Evaluating Information Sources
Information sources may be primary (direct or firsthand information), secondary (analyze, interpret, or discuss information about a primary information source), or tertiary (compile or index primary and secondary information sources). Regardless of the information sources you use when writing a paper, it is important to critically evaluate each source before you decide to use it. Here are the most important criteria to employ when evaluating information sources.
Since you are the one who is writing the paper, you are the best judge of the relevance of the information source. The information source may be excellent, but will be of no use to you if it doesn't relate to what you are trying to bring out in your paper. If you judge the information source to be not relevant, do not even consider the criteria that follow. Simply move on to another information source. If you judge the information source to be relevant, carefully consider the criteria that follow before you use it.
DATE OF PUBLICATION
Information about a subject changes over time as new information emerges and old information is changed or replaced. If currency of information is important for your paper, try to find the most recent information sources pertaining to your subject. If you are drawing information from a book, be certain you are using its most recent edition.
Consider both the expertise of the author and the legitimacy of the publisher. The author should be qualified and have appropriate credentials related to the subject. The publisher should be known in the field. Avoid "vanity presses" where anyone can have something published for a fee.
The information should be consistent with that from other information sources as well as from your own knowledge. Consider the sources the author cites. Be cautious if the information contains grammatical errors and misspelled words. These are signs that the information was poorly edited or perhaps not edited at all.
The author should present a balanced view of various perspectives on the subject. Look for signs that the author is presenting a biased view and is trying to convince you of that view. Try to avoid using information sources which are published, sponsored, or endorsed by a special interest group or a private company.

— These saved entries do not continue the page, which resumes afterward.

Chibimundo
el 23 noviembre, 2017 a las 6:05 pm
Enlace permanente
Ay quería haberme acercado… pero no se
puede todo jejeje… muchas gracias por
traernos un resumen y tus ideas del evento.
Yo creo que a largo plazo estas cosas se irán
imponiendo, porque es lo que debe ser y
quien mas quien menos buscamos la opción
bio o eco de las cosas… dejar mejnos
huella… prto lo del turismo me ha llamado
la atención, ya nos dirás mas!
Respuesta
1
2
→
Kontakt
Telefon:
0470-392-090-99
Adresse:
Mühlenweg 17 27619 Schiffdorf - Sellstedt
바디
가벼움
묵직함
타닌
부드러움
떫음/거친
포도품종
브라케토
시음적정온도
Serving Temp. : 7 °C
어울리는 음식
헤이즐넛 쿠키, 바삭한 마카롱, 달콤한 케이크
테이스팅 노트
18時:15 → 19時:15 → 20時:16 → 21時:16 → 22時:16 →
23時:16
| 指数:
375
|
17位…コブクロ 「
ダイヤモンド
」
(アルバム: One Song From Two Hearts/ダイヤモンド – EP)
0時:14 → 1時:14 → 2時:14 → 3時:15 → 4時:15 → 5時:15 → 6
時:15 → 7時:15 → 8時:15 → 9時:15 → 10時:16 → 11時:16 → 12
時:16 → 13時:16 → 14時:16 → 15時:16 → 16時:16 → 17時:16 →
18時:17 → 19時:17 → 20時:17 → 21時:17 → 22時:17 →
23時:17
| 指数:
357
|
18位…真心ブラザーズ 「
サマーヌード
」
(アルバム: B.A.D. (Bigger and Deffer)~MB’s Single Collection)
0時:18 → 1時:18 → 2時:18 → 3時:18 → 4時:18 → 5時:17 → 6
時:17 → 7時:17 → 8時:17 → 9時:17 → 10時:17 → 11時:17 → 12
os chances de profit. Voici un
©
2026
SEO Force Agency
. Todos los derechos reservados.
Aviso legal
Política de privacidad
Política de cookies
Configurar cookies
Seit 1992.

Here are some tips about specific information sources. Information on the Internet is typically unfiltered. Anyone can create a website on a subject, even if they are not qualified on the subject. Therefore, you have to be particularly careful when using information from the Internet. Books published by reputable publishers are typically reviewed and edited for accuracy of content. This is also true for newspapers and popular magazines, and their authors are held accountable for what they write. Articles in scholarly journals undergo a rigorous peer review process and are very trustworthy.